• _What needs to be done_: Produce a verbatim copy of the data below that contains no pictures.

• _Source data_:
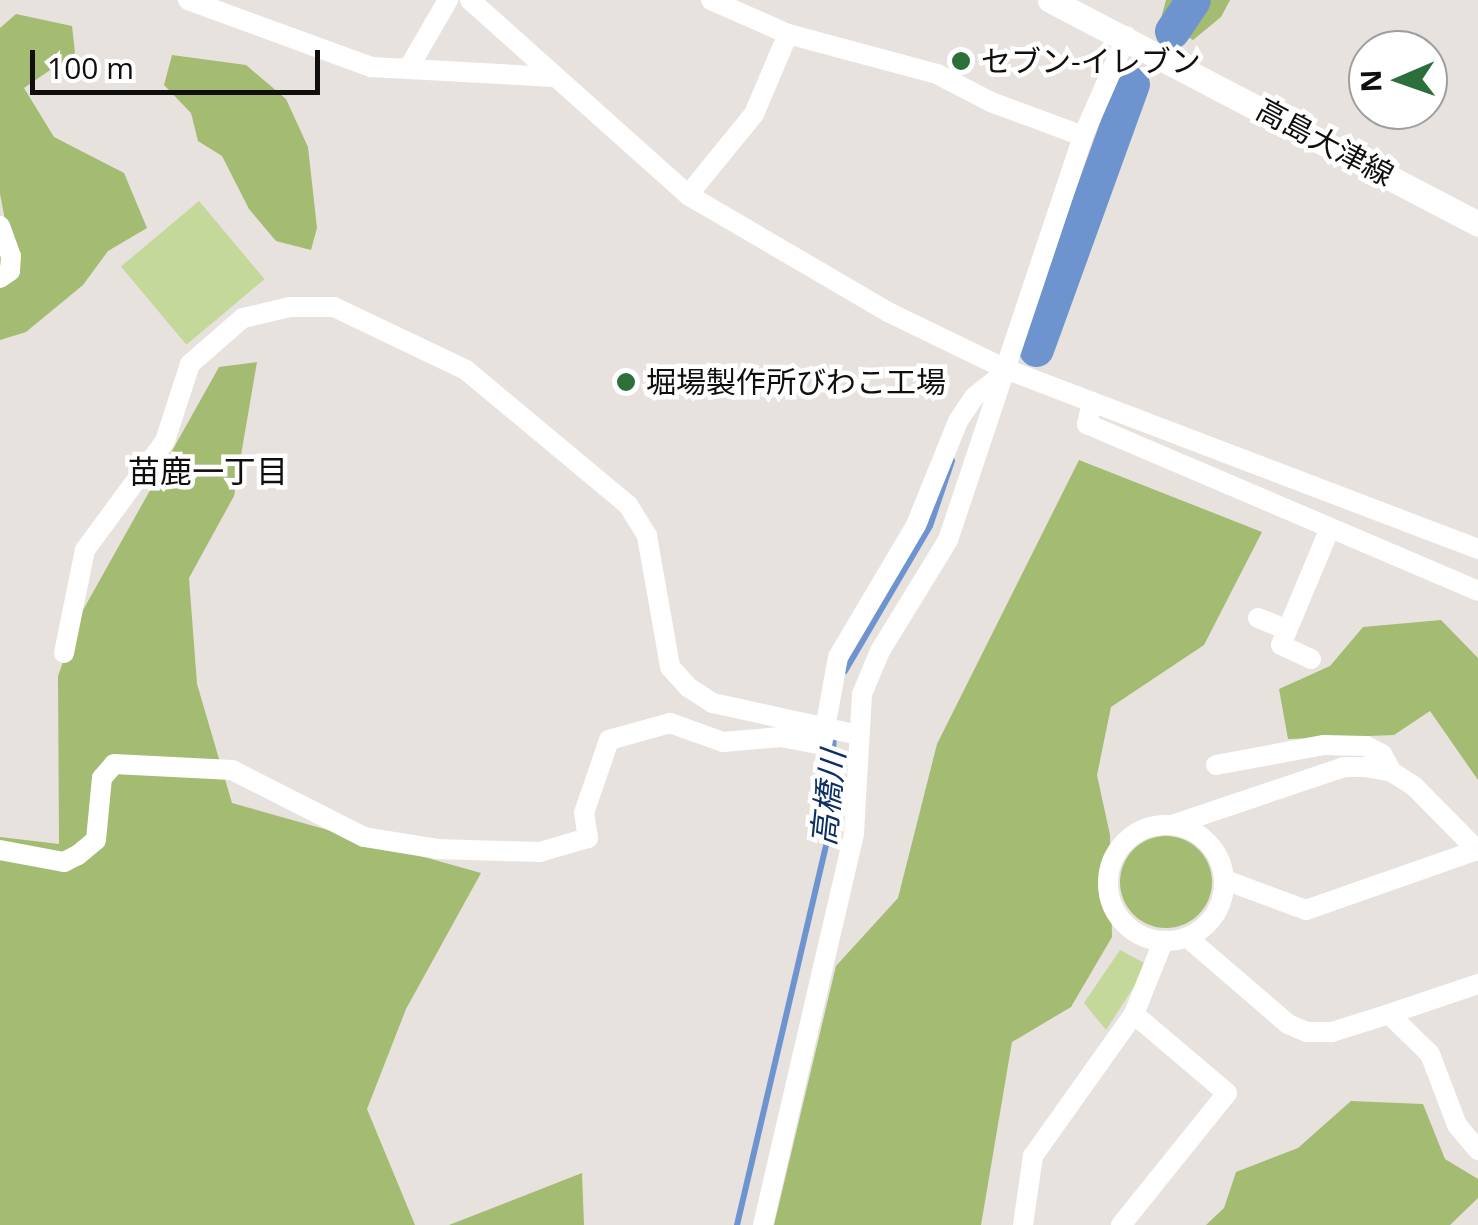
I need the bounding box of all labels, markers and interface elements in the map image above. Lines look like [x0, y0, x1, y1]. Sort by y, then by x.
scale bar [35, 30, 325, 92]
north arrow [1348, 30, 1448, 130]
place label: セブン-イレブン [981, 43, 1201, 79]
text: 100 m [47, 47, 134, 88]
marker: セブン-イレブン [950, 50, 972, 72]
text: N [1351, 69, 1389, 93]
street label: 高島大津線 [1250, 91, 1400, 193]
place label: 堀場製作所びわこ工場 [646, 364, 946, 400]
marker: 堀場製作所びわこ工場 [615, 371, 637, 393]
district label: 苗鹿一丁目 [128, 452, 288, 490]
water label: 高橋川 [804, 748, 852, 848]

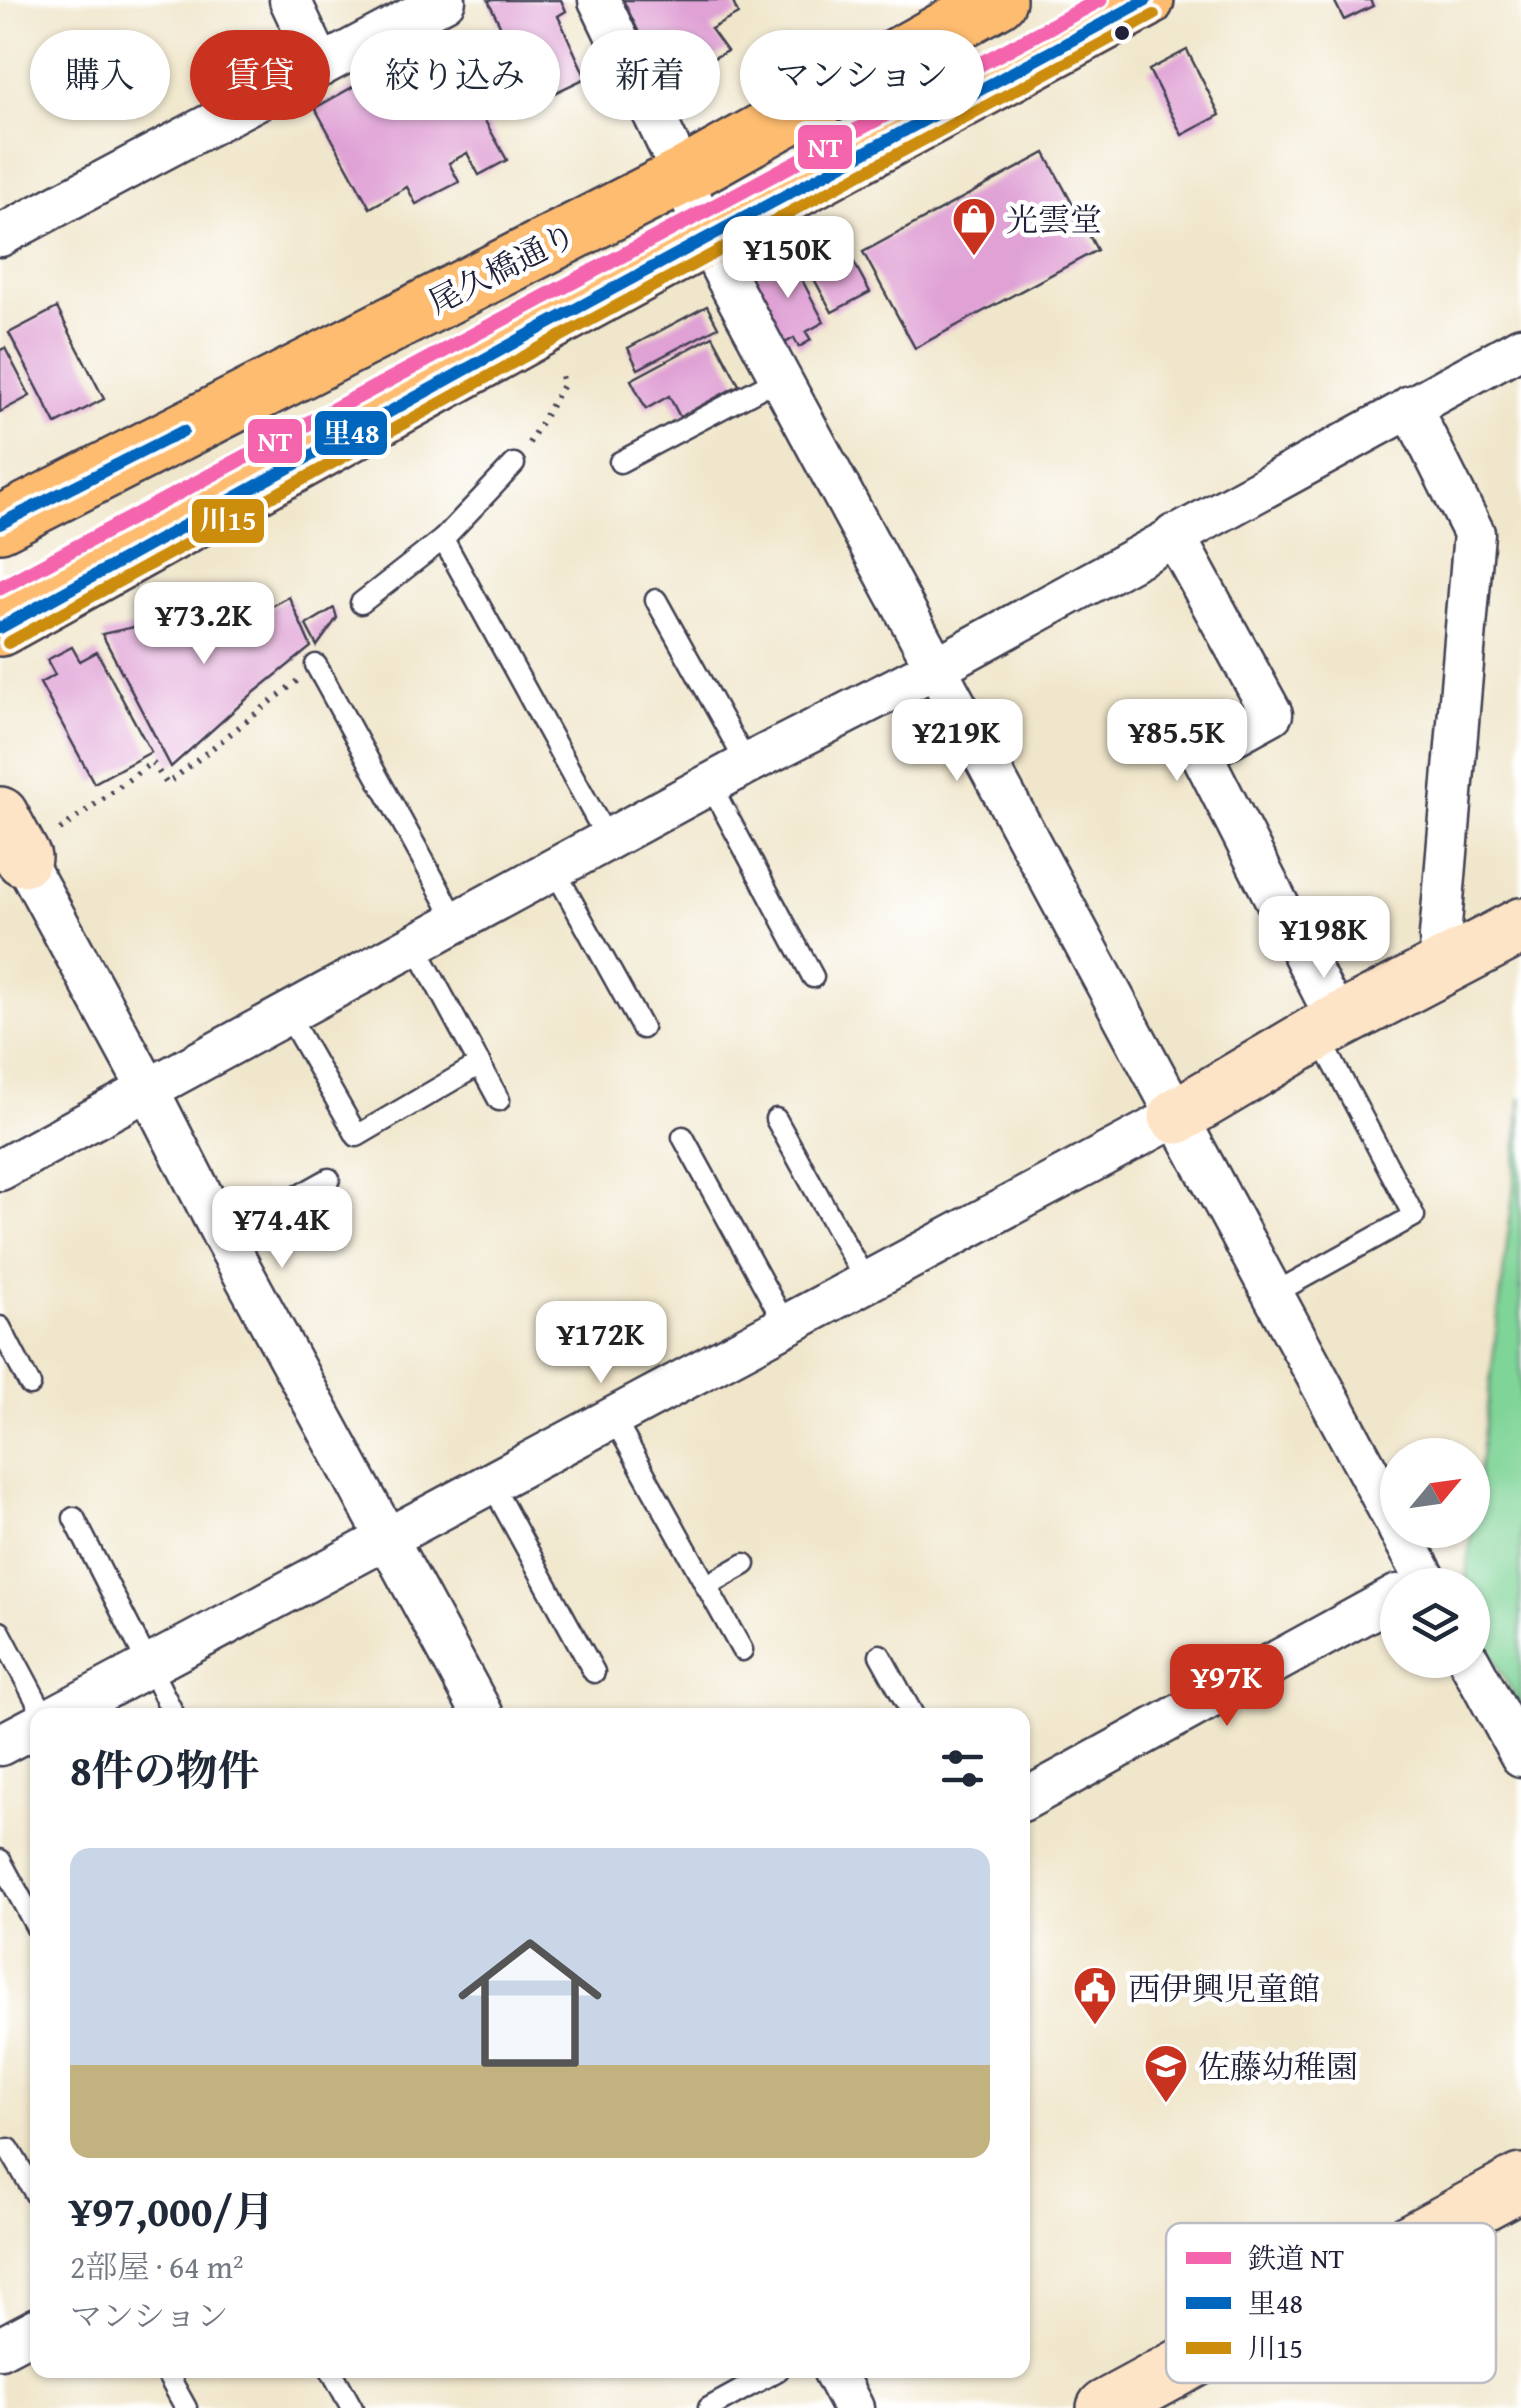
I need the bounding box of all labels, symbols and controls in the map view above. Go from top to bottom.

• _Written reply_:
I need the bounding box of all labels, markers and interface elements in the map image above. Lines look like [x0, y0, x1, y1]. Sort by y, then by x.
scale bar [35, 30, 325, 92]
north arrow [1348, 30, 1448, 130]
place label: セブン-イレブン [981, 43, 1201, 79]
text: 100 m [47, 47, 134, 88]
marker: セブン-イレブン [950, 50, 972, 72]
text: N [1351, 69, 1389, 93]
street label: 高島大津線 [1250, 91, 1400, 193]
place label: 堀場製作所びわこ工場 [646, 364, 946, 400]
marker: 堀場製作所びわこ工場 [615, 371, 637, 393]
district label: 苗鹿一丁目 [128, 452, 288, 490]
water label: 高橋川 [804, 748, 852, 848]

I need the bounding box of all labels, symbols and controls in the map view above. Go from top to bottom.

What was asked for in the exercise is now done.